***** Records to use *****

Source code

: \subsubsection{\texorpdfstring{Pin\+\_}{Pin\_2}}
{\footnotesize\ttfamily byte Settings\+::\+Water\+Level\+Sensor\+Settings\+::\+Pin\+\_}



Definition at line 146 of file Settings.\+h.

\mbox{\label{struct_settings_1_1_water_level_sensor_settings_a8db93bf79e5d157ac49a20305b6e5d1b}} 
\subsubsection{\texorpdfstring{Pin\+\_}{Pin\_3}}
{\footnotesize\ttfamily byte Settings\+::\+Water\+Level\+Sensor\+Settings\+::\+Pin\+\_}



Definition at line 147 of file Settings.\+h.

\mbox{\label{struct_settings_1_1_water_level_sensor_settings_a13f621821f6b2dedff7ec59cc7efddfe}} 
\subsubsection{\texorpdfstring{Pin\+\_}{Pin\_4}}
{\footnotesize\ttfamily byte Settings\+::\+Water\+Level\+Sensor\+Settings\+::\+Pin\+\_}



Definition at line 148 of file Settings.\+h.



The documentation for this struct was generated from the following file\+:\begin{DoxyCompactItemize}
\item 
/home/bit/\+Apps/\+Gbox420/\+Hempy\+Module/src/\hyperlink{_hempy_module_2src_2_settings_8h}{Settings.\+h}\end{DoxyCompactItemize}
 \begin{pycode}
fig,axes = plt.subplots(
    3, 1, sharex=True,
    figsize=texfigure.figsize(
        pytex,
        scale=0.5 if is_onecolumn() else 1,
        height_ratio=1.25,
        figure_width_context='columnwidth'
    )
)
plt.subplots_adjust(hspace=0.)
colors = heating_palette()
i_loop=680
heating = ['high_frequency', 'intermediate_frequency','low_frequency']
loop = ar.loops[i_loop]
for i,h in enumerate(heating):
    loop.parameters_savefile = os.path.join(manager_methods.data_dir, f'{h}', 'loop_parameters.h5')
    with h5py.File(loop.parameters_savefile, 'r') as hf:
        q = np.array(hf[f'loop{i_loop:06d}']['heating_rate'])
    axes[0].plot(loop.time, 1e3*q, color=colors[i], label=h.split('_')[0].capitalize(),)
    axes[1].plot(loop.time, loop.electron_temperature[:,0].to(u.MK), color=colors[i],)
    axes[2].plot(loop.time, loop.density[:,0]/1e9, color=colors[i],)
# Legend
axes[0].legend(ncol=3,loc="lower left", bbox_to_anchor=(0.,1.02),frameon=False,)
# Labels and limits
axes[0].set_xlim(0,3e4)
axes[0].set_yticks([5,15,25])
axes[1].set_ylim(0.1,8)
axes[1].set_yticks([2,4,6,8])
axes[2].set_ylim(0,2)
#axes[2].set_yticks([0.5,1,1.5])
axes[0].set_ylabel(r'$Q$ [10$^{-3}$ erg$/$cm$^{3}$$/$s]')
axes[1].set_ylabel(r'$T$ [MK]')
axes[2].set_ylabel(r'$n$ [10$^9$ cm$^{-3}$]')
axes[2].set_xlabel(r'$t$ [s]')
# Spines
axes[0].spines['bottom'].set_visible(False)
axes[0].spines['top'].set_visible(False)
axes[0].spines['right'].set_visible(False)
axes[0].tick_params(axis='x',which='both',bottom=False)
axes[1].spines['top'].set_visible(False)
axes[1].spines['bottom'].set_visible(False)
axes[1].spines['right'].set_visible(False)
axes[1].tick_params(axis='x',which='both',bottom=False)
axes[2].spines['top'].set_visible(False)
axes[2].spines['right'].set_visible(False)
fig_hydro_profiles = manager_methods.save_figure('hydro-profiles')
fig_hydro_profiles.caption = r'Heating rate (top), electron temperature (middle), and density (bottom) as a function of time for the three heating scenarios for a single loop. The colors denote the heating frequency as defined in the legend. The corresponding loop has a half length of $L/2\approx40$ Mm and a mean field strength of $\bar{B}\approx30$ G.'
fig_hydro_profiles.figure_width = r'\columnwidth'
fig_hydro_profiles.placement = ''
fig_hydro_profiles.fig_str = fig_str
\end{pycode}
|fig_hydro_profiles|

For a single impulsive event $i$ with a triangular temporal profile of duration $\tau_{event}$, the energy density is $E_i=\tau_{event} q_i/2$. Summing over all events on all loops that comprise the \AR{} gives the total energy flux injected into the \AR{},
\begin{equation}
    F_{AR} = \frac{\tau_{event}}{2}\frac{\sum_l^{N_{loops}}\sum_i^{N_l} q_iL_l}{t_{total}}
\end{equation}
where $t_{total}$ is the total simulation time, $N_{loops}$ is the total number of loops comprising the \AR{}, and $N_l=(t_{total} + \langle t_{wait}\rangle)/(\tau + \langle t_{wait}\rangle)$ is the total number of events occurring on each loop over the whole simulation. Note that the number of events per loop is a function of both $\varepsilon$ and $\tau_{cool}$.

*****

Problem statement: Exactly reproduce every line of the data above.

Solution to the exercise:
Source code

: \subsubsection{\texorpdfstring{Pin\+\_}{Pin\_2}}
{\footnotesize\ttfamily byte Settings\+::\+Water\+Level\+Sensor\+Settings\+::\+Pin\+\_}



Definition at line 146 of file Settings.\+h.

\mbox{\label{struct_settings_1_1_water_level_sensor_settings_a8db93bf79e5d157ac49a20305b6e5d1b}} 
\subsubsection{\texorpdfstring{Pin\+\_}{Pin\_3}}
{\footnotesize\ttfamily byte Settings\+::\+Water\+Level\+Sensor\+Settings\+::\+Pin\+\_}



Definition at line 147 of file Settings.\+h.

\mbox{\label{struct_settings_1_1_water_level_sensor_settings_a13f621821f6b2dedff7ec59cc7efddfe}} 
\subsubsection{\texorpdfstring{Pin\+\_}{Pin\_4}}
{\footnotesize\ttfamily byte Settings\+::\+Water\+Level\+Sensor\+Settings\+::\+Pin\+\_}



Definition at line 148 of file Settings.\+h.



The documentation for this struct was generated from the following file\+:\begin{DoxyCompactItemize}
\item 
/home/bit/\+Apps/\+Gbox420/\+Hempy\+Module/src/\hyperlink{_hempy_module_2src_2_settings_8h}{Settings.\+h}\end{DoxyCompactItemize}
 \begin{pycode}
fig,axes = plt.subplots(
    3, 1, sharex=True,
    figsize=texfigure.figsize(
        pytex,
        scale=0.5 if is_onecolumn() else 1,
        height_ratio=1.25,
        figure_width_context='columnwidth'
    )
)
plt.subplots_adjust(hspace=0.)
colors = heating_palette()
i_loop=680
heating = ['high_frequency', 'intermediate_frequency','low_frequency']
loop = ar.loops[i_loop]
for i,h in enumerate(heating):
    loop.parameters_savefile = os.path.join(manager_methods.data_dir, f'{h}', 'loop_parameters.h5')
    with h5py.File(loop.parameters_savefile, 'r') as hf:
        q = np.array(hf[f'loop{i_loop:06d}']['heating_rate'])
    axes[0].plot(loop.time, 1e3*q, color=colors[i], label=h.split('_')[0].capitalize(),)
    axes[1].plot(loop.time, loop.electron_temperature[:,0].to(u.MK), color=colors[i],)
    axes[2].plot(loop.time, loop.density[:,0]/1e9, color=colors[i],)
# Legend
axes[0].legend(ncol=3,loc="lower left", bbox_to_anchor=(0.,1.02),frameon=False,)
# Labels and limits
axes[0].set_xlim(0,3e4)
axes[0].set_yticks([5,15,25])
axes[1].set_ylim(0.1,8)
axes[1].set_yticks([2,4,6,8])
axes[2].set_ylim(0,2)
#axes[2].set_yticks([0.5,1,1.5])
axes[0].set_ylabel(r'$Q$ [10$^{-3}$ erg$/$cm$^{3}$$/$s]')
axes[1].set_ylabel(r'$T$ [MK]')
axes[2].set_ylabel(r'$n$ [10$^9$ cm$^{-3}$]')
axes[2].set_xlabel(r'$t$ [s]')
# Spines
axes[0].spines['bottom'].set_visible(False)
axes[0].spines['top'].set_visible(False)
axes[0].spines['right'].set_visible(False)
axes[0].tick_params(axis='x',which='both',bottom=False)
axes[1].spines['top'].set_visible(False)
axes[1].spines['bottom'].set_visible(False)
axes[1].spines['right'].set_visible(False)
axes[1].tick_params(axis='x',which='both',bottom=False)
axes[2].spines['top'].set_visible(False)
axes[2].spines['right'].set_visible(False)
fig_hydro_profiles = manager_methods.save_figure('hydro-profiles')
fig_hydro_profiles.caption = r'Heating rate (top), electron temperature (middle), and density (bottom) as a function of time for the three heating scenarios for a single loop. The colors denote the heating frequency as defined in the legend. The corresponding loop has a half length of $L/2\approx40$ Mm and a mean field strength of $\bar{B}\approx30$ G.'
fig_hydro_profiles.figure_width = r'\columnwidth'
fig_hydro_profiles.placement = ''
fig_hydro_profiles.fig_str = fig_str
\end{pycode}
|fig_hydro_profiles|

For a single impulsive event $i$ with a triangular temporal profile of duration $\tau_{event}$, the energy density is $E_i=\tau_{event} q_i/2$. Summing over all events on all loops that comprise the \AR{} gives the total energy flux injected into the \AR{},
\begin{equation}
    F_{AR} = \frac{\tau_{event}}{2}\frac{\sum_l^{N_{loops}}\sum_i^{N_l} q_iL_l}{t_{total}}
\end{equation}
where $t_{total}$ is the total simulation time, $N_{loops}$ is the total number of loops comprising the \AR{}, and $N_l=(t_{total} + \langle t_{wait}\rangle)/(\tau + \langle t_{wait}\rangle)$ is the total number of events occurring on each loop over the whole simulation. Note that the number of events per loop is a function of both $\varepsilon$ and $\tau_{cool}$.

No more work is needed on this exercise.